The researchers also say the result is conservative. Models have mostly underestimated the rise in temperatures that has been observed since the Industrial Revolution, says Geert Jan van Oldenborgh, a climate researcher at the Royal Netherlands Meteorological Institute in De Bilt, the Netherlands, and co-author of the WWA analysis.
Even accounting for model uncertainties, Karoly says that the fire conditions experienced in Australia this summer are a baseline for what is possible in the world’s current climate, which has warmed by around 1ºC compared with pre-industrial levels. But conditions are going to get a lot worse as the planet warms by another degree or two, as is expected, he says.
The team also examined whether climate change influenced two of the components that are used to measure fire-weather: extreme temperatures and drought. The results, which have not been peer reviewed, suggest that while human activity doubled the chance of heatwave conditions during the fires, the models did not show that climate change contributed to the extremely dry conditions that Australia experienced.

Observed trend
In a second analysis that used real-world observations, rather than models, the WWA project looked at changes in observed fire risk since 1979. The researchers found that the likelihood of the extreme fire risk experienced in 2019–20 has increased fourfold — and possibly by more than ninefold — between 1900 and today. The reason that the observed trend is higher than the modelled trend is because factors other than climate change, such as changes in land use, might have also contributed to increased fire risk, say the authors.
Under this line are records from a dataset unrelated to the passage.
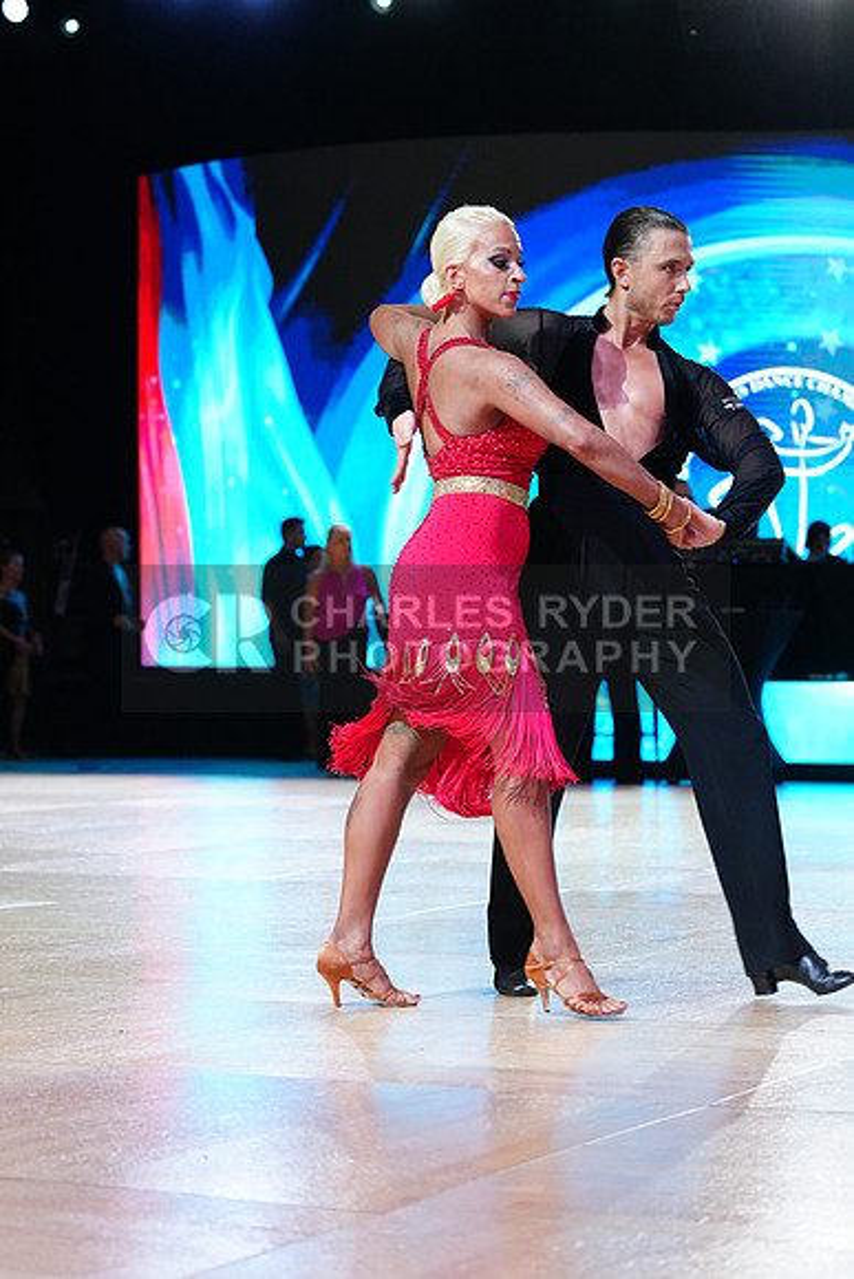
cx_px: 427
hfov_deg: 15.4
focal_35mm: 89
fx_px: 3165
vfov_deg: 22.9
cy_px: 640
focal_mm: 89
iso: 2500
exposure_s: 1/320
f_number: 4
Climate change definitely played a part in the catastrophic fires, says Andy Pittman, a climate scientist at the University of New South Wales in Sydney. But he questions whether the modelling results are accurate and meaningful given that models have a limited ability to simulate fire events. For instance, models can’t simulate the drought that much of Australia has experienced over the past two and a half years or the huge amount of fuel that fed the fires — probably two major influencing factors of the event, says Pittman.
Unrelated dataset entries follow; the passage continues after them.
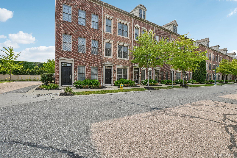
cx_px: 118
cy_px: 79
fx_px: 99
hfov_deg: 100.4
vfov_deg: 77.3
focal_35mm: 15
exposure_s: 1/200
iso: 100
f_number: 8
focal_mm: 10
“I’ve used climate models for 30 years and I think they are hugely valuable, but this sort of study uses them in ways that I think are beyond their capability,” he says. He also thinks that fire indices, such as the fire-weather index, overemphasize temperature’s effect on fire-weather.
Friederike Otto, a climate modeller at the University of Oxford, UK, and a co-author of the WWA analysis, acknowledges that models struggle to simulate temperature extremes or droughts at a regional and local scale, but the results are conservative compared with those based on observations. “If we wait until we have perfect models, we will have a 4 ºC [warmer] world or more until we start saying anything about the real-world impacts of climate change today,” she says.
Otto also notes that such analyses help to identify problems with the models, which allows the science to evolve. “If we would continue to just do projections but never test the models against real-world events we would make slower progress. That, in my view, is the true power of event attribution,” she says.